Observe, Imitate, Create
You pick up a guitar for the first time; you would love to be a rock star, or just write a beautiful melody to express your love to your partner. Maybe you have a song in your soul that you ache to bring into the world. How can you do so? What steps should you take to make it happen?
It seems to me that the progression consists of three steps.
First, observe: put down the guitar and look at others who are already doing what you want to do. What have they done? What songs are already written, and in what styles? You don't know what kind of song you want to write, and how could you before hearing what is possible? And even if your goal is to be innovative and creative, developing styles unlike anything anyone's attempted before, how will you know you have done so if you don't know what has been done before?
Observing is hard. You will ache to pick up the guitar and start to play, but don't do it! Just watch, and read, and try to understand. There are functionally infinite songs you could try to play, and you have finite time available, so try to narrow it down before you begin. Yes skills sometimes translate, and yes you may change your mind as you go; this step never really ends, after all. Still, explore the landscape widely before you dare to bury your shovel for the first time, in an attempt to discover gold.
Second, you imitate: can you do what others have done before you? You can now pick up the guitar, and start to hone your skill. Do the hard work: the stretches, the exercises, the boring scales or problem sets. Take your careful observations and put them into practice, as you move your fingers up and down the scales as others do. Play and replay the same notes over and over until the licks are perfect, then move on to the next.

========================================================================

§ **Tasks**:
- A) In the essay on learning guitar, what does the first step, observe, tell you to do?
- B) Summarize the essay on learning guitar in two sentences.

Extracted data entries
========================================================================

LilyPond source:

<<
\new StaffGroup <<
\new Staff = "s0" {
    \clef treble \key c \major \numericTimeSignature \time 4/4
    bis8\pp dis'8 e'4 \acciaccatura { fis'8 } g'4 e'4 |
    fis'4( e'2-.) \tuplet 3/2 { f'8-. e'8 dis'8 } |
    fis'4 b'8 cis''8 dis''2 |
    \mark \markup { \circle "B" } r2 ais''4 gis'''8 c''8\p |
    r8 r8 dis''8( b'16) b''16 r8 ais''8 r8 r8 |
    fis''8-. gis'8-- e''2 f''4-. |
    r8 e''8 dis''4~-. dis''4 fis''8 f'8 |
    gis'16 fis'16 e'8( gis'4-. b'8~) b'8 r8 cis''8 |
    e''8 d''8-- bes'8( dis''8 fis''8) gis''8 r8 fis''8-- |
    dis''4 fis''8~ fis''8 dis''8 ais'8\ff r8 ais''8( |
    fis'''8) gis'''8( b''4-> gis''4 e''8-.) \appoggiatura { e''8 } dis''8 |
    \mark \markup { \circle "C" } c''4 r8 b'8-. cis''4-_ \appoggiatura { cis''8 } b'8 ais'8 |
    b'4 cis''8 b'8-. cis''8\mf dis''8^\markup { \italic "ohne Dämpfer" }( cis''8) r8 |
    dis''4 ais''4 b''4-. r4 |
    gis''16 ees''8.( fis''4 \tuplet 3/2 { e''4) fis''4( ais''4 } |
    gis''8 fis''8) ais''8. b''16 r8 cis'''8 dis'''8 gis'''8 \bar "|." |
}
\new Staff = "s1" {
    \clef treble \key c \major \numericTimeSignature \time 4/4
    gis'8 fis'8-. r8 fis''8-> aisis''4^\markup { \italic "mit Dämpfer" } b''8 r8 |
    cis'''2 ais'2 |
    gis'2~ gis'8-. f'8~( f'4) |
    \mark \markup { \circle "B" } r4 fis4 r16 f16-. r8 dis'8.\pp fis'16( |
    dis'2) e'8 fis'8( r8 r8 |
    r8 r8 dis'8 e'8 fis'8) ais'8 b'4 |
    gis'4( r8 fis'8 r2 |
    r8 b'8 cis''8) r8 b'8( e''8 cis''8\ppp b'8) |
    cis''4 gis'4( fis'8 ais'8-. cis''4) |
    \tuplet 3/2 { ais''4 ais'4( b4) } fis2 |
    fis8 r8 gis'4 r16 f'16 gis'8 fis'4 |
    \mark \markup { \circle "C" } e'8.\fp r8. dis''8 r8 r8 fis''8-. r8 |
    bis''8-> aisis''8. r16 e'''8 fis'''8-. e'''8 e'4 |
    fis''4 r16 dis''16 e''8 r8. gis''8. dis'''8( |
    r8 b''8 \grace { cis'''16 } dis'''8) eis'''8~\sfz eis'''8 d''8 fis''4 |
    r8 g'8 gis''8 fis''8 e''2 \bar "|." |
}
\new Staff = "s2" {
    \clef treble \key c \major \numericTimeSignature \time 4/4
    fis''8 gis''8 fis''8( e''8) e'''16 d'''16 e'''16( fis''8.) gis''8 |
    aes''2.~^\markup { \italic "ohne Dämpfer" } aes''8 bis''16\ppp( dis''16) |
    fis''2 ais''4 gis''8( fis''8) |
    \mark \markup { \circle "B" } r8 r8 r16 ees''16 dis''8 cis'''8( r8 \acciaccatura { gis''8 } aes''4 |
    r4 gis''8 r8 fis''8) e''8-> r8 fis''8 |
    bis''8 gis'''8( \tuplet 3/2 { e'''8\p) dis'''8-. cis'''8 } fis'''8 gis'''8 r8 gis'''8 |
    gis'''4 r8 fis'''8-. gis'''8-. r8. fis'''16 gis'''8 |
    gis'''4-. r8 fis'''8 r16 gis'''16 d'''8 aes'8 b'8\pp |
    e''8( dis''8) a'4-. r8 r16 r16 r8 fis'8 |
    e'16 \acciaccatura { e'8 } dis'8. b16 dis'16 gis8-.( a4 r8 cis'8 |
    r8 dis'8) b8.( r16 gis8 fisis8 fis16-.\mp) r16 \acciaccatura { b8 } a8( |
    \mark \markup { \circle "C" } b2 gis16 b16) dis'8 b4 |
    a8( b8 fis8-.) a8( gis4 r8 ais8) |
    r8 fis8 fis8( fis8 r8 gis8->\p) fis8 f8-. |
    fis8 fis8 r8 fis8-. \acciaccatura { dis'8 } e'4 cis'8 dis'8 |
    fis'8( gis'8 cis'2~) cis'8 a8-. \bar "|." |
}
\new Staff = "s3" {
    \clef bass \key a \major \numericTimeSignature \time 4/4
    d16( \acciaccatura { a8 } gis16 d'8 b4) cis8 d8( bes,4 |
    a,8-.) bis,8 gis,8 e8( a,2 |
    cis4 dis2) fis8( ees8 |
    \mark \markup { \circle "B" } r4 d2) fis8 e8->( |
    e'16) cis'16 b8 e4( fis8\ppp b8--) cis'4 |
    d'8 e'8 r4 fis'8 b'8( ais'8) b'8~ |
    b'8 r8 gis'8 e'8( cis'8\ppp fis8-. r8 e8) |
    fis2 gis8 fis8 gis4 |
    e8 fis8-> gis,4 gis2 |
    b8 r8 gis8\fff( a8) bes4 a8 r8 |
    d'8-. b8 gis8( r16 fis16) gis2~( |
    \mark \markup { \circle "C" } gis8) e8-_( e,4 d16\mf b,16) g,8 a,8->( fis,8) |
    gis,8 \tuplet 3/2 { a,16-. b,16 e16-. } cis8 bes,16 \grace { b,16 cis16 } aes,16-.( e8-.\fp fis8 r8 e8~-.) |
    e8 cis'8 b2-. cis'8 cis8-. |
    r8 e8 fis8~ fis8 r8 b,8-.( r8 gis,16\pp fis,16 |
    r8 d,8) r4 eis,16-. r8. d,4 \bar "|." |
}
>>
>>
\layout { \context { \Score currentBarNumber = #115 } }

========================================================================

§ **Solutions**:
- A) Put down the guitar and look at others who are already doing what you want to do.

- B) The essay lays out a three-step progression for someone who wants to play or write songs on the guitar, starting with observing what others have already done before playing at all. The second step is imitation, in which you pick up the guitar and hone your skill through hard, repetitive work such as exercises and scales until you can do what others have done.